As threats from criminals and state-backed hackers grow, candidates and elected officials continue to be targets for cyber attacks like cyber vandalism and ransomware. It doesn’t matter that the campaign is separate from an elected official’s government organization, but the goal is disruption and campaigns offer numerous points of entry.
Cybersecurity has, unfortunately, become a key consideration for campaigns in order to protect from digital threats. Here are six steps anyone can follow to ensure your campaign cybersecurity is as strong as possible.
Clean Up Access Permissions
Make sure only the people who need to have access have access. Delete old email accounts from your Google Business account. Remove former staff from admin roles on Facebook. When someone leaves, their access should go too.
Attackers can use old, inactive accounts to gain access to your campaign through a variety of methods.
Update Passwords and Setup A Password Manager
Use a password manager to create, store, and share strong passwords. Passwords should be a minimum of 12 characters and contain a mix of upper and lowercase letters, numbers, and symbols.
Never use the same password for multiple sites or applications. In many data breaches, hackers can gain access to users email address and password and post them online. If you use the same password, it’s simple for attackers to login to your other accounts.
Enable Two Factor Authentication Everywhere
Two-factor authentication (or “two-step verification”) is an additional layer of security that requires not only a password and username but also something that the user has on them, like a phone.

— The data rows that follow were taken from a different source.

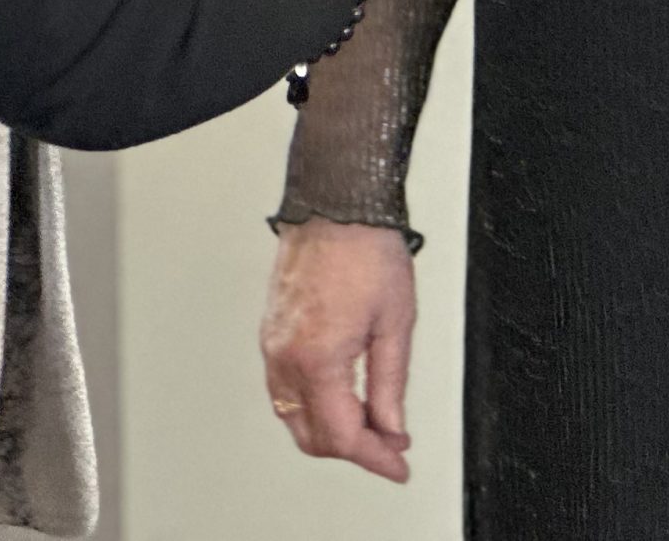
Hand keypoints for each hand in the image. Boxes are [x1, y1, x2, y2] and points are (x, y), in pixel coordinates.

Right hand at [262, 220, 417, 481]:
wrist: (337, 203)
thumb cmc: (367, 248)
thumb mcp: (396, 321)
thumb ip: (390, 384)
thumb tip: (392, 426)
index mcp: (317, 359)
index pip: (342, 436)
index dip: (375, 457)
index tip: (398, 464)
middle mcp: (285, 359)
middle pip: (313, 436)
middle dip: (354, 448)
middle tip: (390, 445)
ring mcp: (272, 347)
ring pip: (294, 418)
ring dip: (331, 430)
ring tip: (372, 424)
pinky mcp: (271, 334)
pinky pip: (284, 391)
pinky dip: (312, 406)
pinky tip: (340, 398)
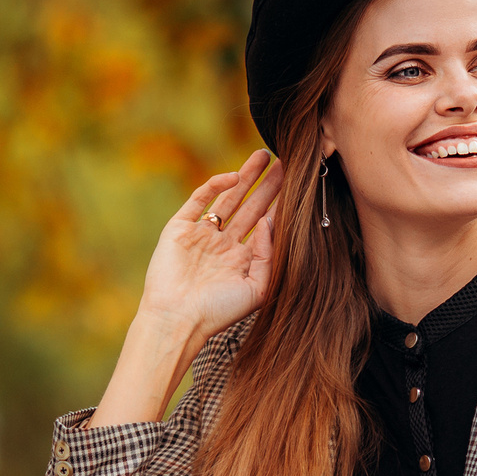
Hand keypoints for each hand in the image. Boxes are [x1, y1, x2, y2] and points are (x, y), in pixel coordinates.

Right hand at [88, 149, 282, 427]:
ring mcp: (200, 234)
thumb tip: (269, 222)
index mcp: (241, 260)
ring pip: (227, 198)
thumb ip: (268, 256)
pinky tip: (233, 177)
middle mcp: (222, 245)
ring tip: (263, 156)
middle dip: (267, 185)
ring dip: (245, 176)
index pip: (264, 226)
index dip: (280, 206)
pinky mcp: (179, 228)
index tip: (299, 187)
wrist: (177, 319)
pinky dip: (214, 186)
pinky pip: (198, 200)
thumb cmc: (218, 312)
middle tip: (287, 162)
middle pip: (250, 206)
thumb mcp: (256, 289)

Most campaign applications offer two-factor authentication including Google G Suite, Facebook, Twitter, Slack, and more. Even if someone uses a weak password personally, if the attacker doesn’t have their mobile device, they still can’t get access.
Campaign Cybersecurity Means Everyone
You’ll have consultants, allies, and vendors who have access to sensitive campaign information. Make sure they’re also following these best practices, like using a password manager and two-factor authentication.
If someone’s device is lost or stolen, that puts your campaign at risk. The phishing attack that led to Hillary Clinton’s leaked emails didn’t come from within her campaign, but rather an outside consultant with poor cybersecurity.
Most importantly, the candidate needs to secure all of their own personal online accounts. Attackers may go after the personal email and social media accounts of candidates in order to gain access to campaign-related information.
Audit and Update Security Settings on All Third Party Apps
For all of the other services like DropBox, Amazon Web Services, GoDaddy and others that you use make sure you are using strong, unique passwords and aren’t exposing sensitive information like voter data or polling data inadvertently.
When you no longer need an account, close it out completely. Inactive accounts can be a vector for attack as well.
Get Notified Of Breaches
Use free services like Have I Been Pwned? or Firefox Monitor to be notified when your email addresses – both personal and professional – are involved in a data breach. That way, you can take steps like changing your passwords to protect your accounts before an attacker does.
These re-used passwords are often how attackers will try to gain access to other accounts you use.
There’s no guaranteed answer for campaign cybersecurity, but if you follow these steps, you’ll be less vulnerable and cyber criminals or state-backed hackers will move on to other less prepared targets.
While campaign cybersecurity might seem daunting, it’s important to remember that these basic steps can prevent a misstep that will set your campaign back and distract from all of your other hard work.